These were a Rivera design I believe. A few oddball obsolete parts that you can't find aftermarket, unlike BF and SF Fenders.


----------



## cboutilier (Jan 12, 2016)

JBFairthorne said:


> I have a DR II that is my favourite amp. Perhaps the one you tried wasn’t 100%. They’re a bit of a different breed than the corresponding amps without the II
> 
> I already have an Evil Twin with the low power switch. The ONLY reason I even considered buying this one was because it was a II. Now I’m not sure about the Twin II, but the DR II has a very useable drive channel that includes a master volume, making it useable at lower volumes. It was this feature, that hopefully the Twin II also has, that made me consider buying it anyhow. Also, the reverb on my DR II is simply the best sounding, most useable across the entire sweep, of any on board reverb in any fender amp I’ve ever owned.

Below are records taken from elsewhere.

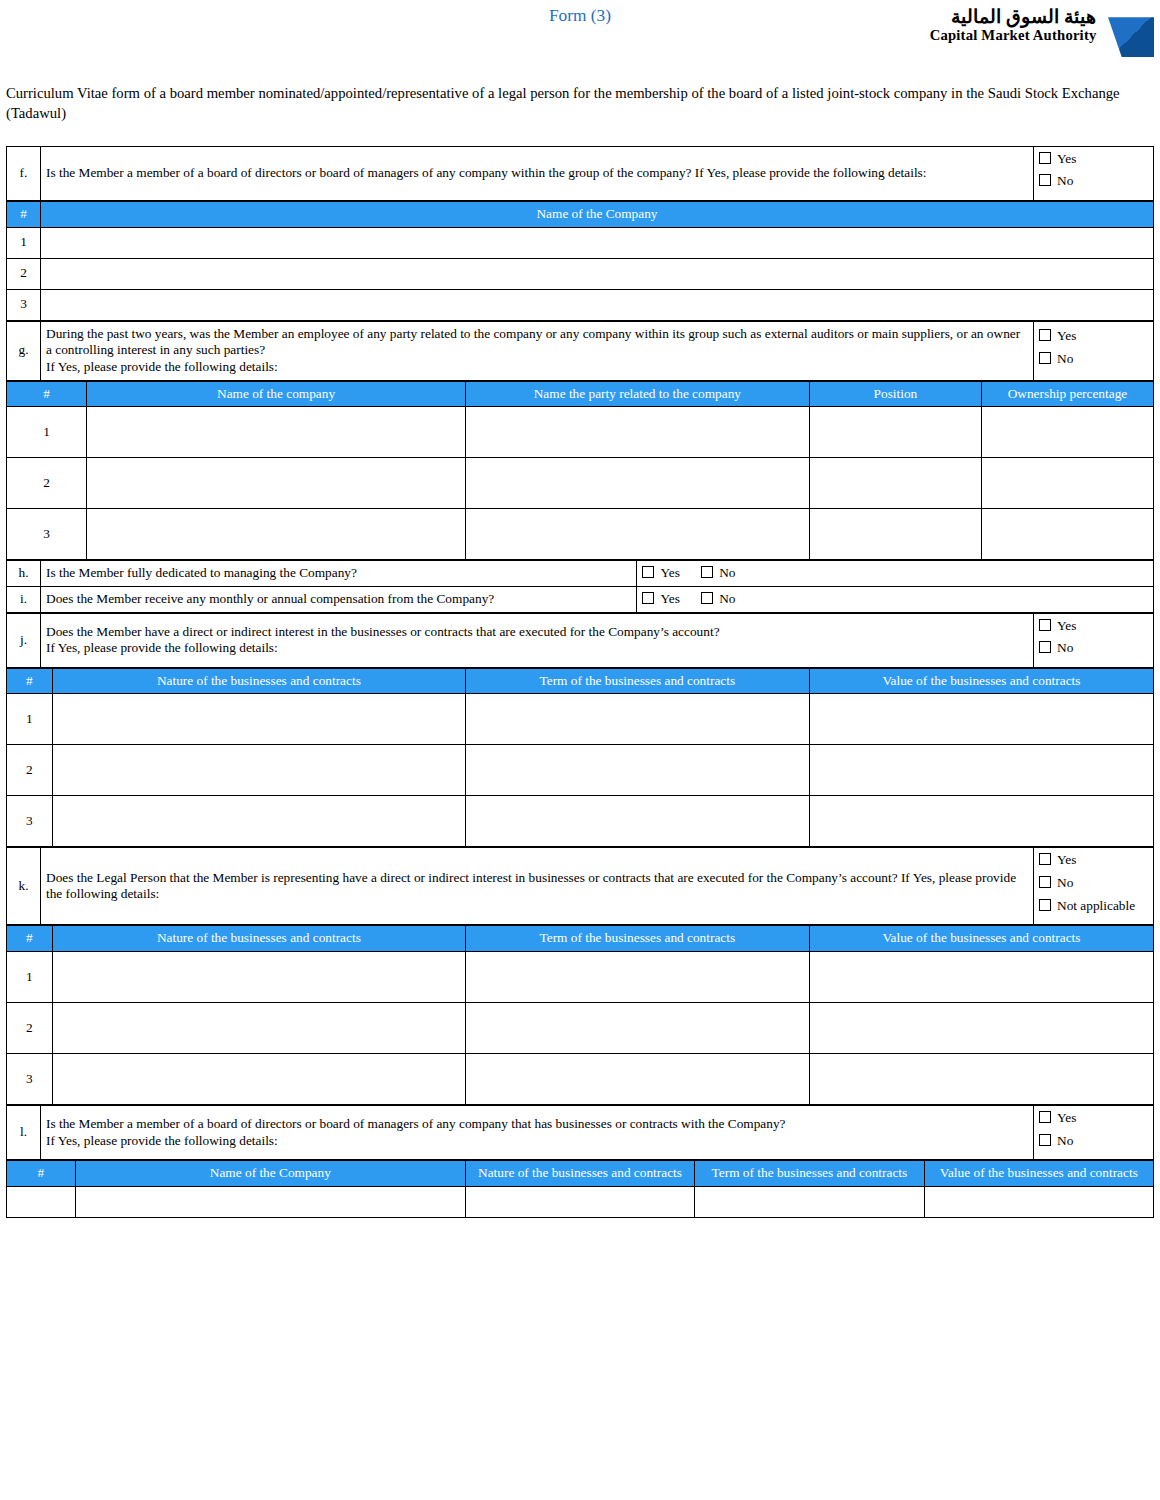Form (3)
هيئة السوق المالية
Capital Market Authority
Curriculum Vitae form of a board member nominated/appointed/representative of a legal person for the membership of the board of a listed joint-stock company in the Saudi Stock Exchange (Tadawul)
| f. | Is the Member a member of a board of directors or board of managers of any company within the group of the company? If Yes, please provide the following details: | Yes No |
| # | Name of the Company |
| 1 | |
| 2 | |
| 3 | |
| g. | During the past two years, was the Member an employee of any party related to the company or any company within its group such as external auditors or main suppliers, or an owner a controlling interest in any such parties? If Yes, please provide the following details: | Yes No |
| # | Name of the company | Name the party related to the company | Position | Ownership percentage |
| 1 | | | | |
| 2 | | | | |
| 3 | | | | |
| h. | Is the Member fully dedicated to managing the Company? | Yes No |
| i. | Does the Member receive any monthly or annual compensation from the Company? | Yes No |
| j. | Does the Member have a direct or indirect interest in the businesses or contracts that are executed for the Company’s account? If Yes, please provide the following details: | Yes No |
| # | Nature of the businesses and contracts | Term of the businesses and contracts | Value of the businesses and contracts |
| 1 | | | |
| 2 | | | |
| 3 | | | |
| k. | Does the Legal Person that the Member is representing have a direct or indirect interest in businesses or contracts that are executed for the Company’s account? If Yes, please provide the following details: | Yes No Not applicable |
| # | Nature of the businesses and contracts | Term of the businesses and contracts | Value of the businesses and contracts |
| 1 | | | |
| 2 | | | |
| 3 | | | |
| l. | Is the Member a member of a board of directors or board of managers of any company that has businesses or contracts with the Company? If Yes, please provide the following details: | Yes No |
| # | Name of the Company | Nature of the businesses and contracts | Term of the businesses and contracts | Value of the businesses and contracts |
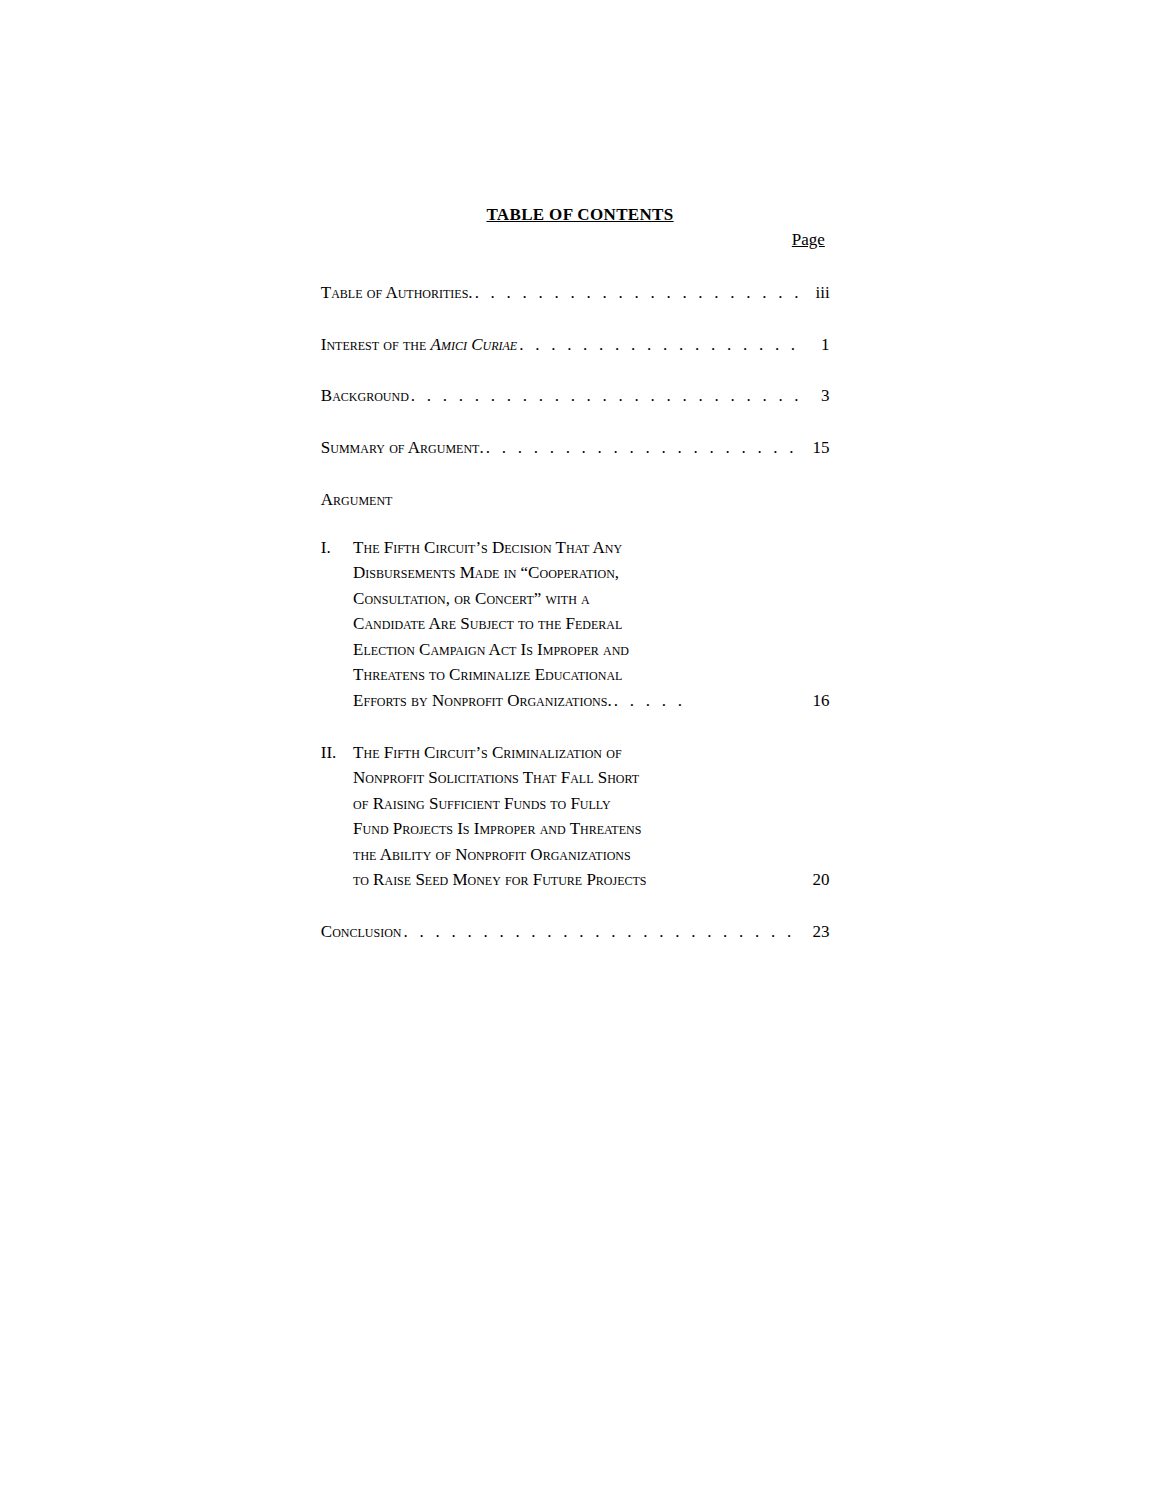TABLE OF CONTENTS
Page
Table of Authorities. . . . . . . . . . . . . . . . . . . . . . . . . . . . . . . . . . . . . . . . . . . . . . . iii
Interest of the Amici Curiae . . . . . . . . . . . . . . . . . . . . . . . . . . . . . . . . . . . . . . . . . . . . . . 1
Background . . . . . . . . . . . . . . . . . . . . . . . . . . . . . . . . . . . . . . . . . . . . . . . . . . . . 3
Summary of Argument. . . . . . . . . . . . . . . . . . . . . . . . . . . . . . . . . . . . . . . . . . . . . . . 15
Argument
I.
The Fifth Circuit’s Decision That Any Disbursements Made in “Cooperation, Consultation, or Concert” with a Candidate Are Subject to the Federal Election Campaign Act Is Improper and Threatens to Criminalize Educational
Efforts by Nonprofit Organizations. . . . . . 16
II.
The Fifth Circuit’s Criminalization of Nonprofit Solicitations That Fall Short of Raising Sufficient Funds to Fully Fund Projects Is Improper and Threatens the Ability of Nonprofit Organizations
to Raise Seed Money for Future Projects 20
Conclusion . . . . . . . . . . . . . . . . . . . . . . . . . . . . . . . . . . . . . . . . . . . . . . . . . . . . 23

I hope to land one of the Rivera Fender amps some day. The collection could use one.


----------



## JBFairthorne (Oct 11, 2014)

Yeah. I’ve been looking for a sensibly priced PR II for a while now.


----------



## SWLABR (Nov 7, 2017)

Uhmmmm.... those scratches look like they were made over years and years. I will never have a cat in my house, but if I did, it would scratch my amp ONCE!!!


----------